Robust Atom Interferometry with Super-Gaussian Pulses against Thermal Velocity Spread

TL;DR

This paper demonstrates that super-Gaussian pulses significantly improve the robustness and contrast of atom interferometers against thermal velocity spread and detuning errors, outperforming traditional rectangular pulses.

Contribution

It introduces the use of super-Gaussian pulse shaping in atom interferometry and shows its advantages over Gaussian and rectangular pulses through numerical simulations.

Findings

Super-Gaussian pulses outperform rectangular pulses under thermal conditions.

4th-order super-Gaussian pulses achieve up to 90% contrast improvement.

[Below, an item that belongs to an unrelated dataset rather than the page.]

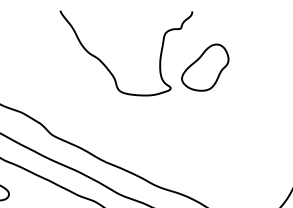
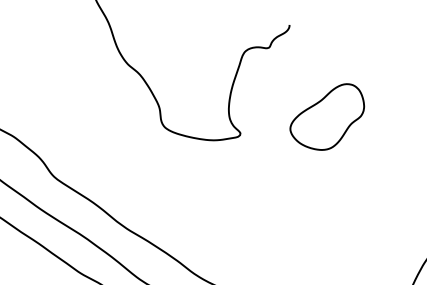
part: (205, 67) -> (327, 115), moved

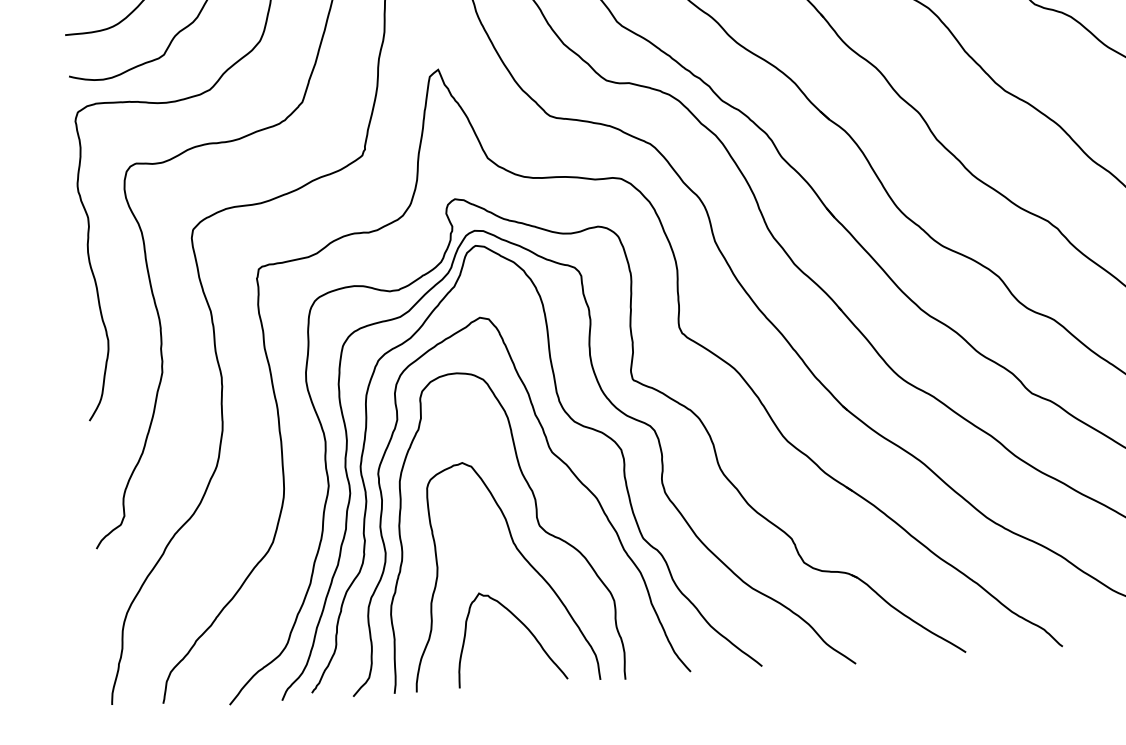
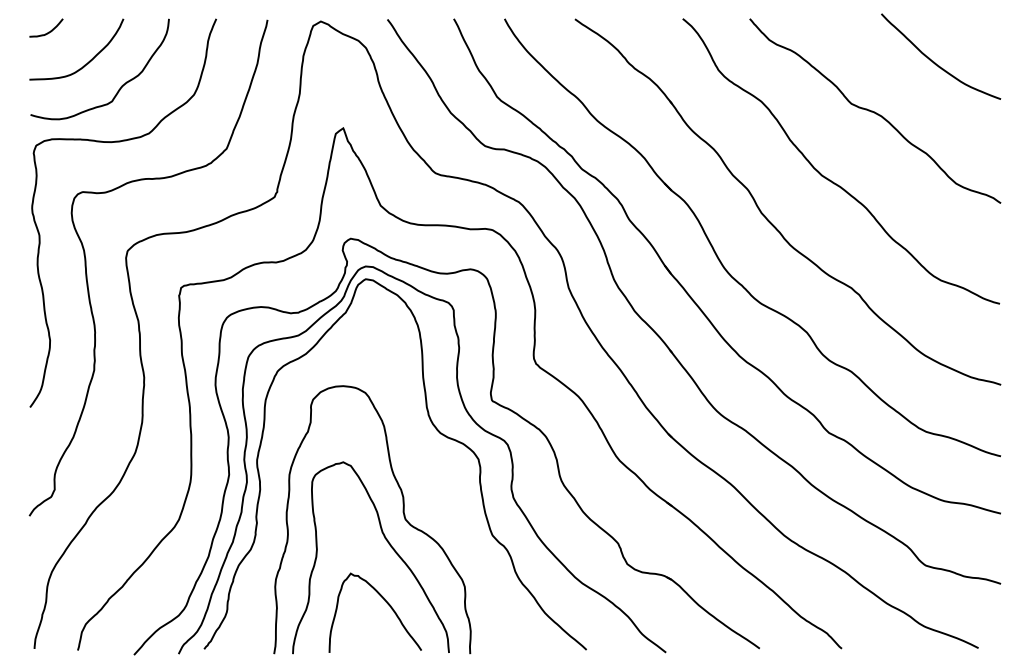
curve: (551, 453) -> (419, 458), removed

Super-Gaussian pulses offer enhanced robustness against combined errors.

Abstract

Laser frequency fluctuation and atomic thermal motion can lead to errors in pulse duration and detuning in cold atom interferometry, thereby reducing measurement stability and fringe contrast. To address this issue, we investigate the use of super-Gaussian pulses, which are characterized by smooth temporal profiles and centralized energy distribution, in the beam-splitting and reflection stages of an atom interferometer. Through numerical simulations, we compare the performance of rectangular, Gaussian, and 2nd- to 10th-order super-Gaussian pulses subject to deviations in pulse duration and detuning. Our results show that both Gaussian and super-Gaussian pulses offer a significant advantage over traditional rectangular pulses, particularly under thermal conditions where velocity spread is prominent. We find that 4th-order pulses achieving up to a 90\% improvement in contrast over rectangular pulses under realistic conditions, and while their peak performance at very low temperatures is comparable to that of Gaussian pulses, they demonstrate enhanced robustness against combined detuning and pulse-length errors. These findings demonstrate that super-Gaussian pulse shaping is an effective method for enhancing the robustness of atom interferometers against errors induced by thermal motion.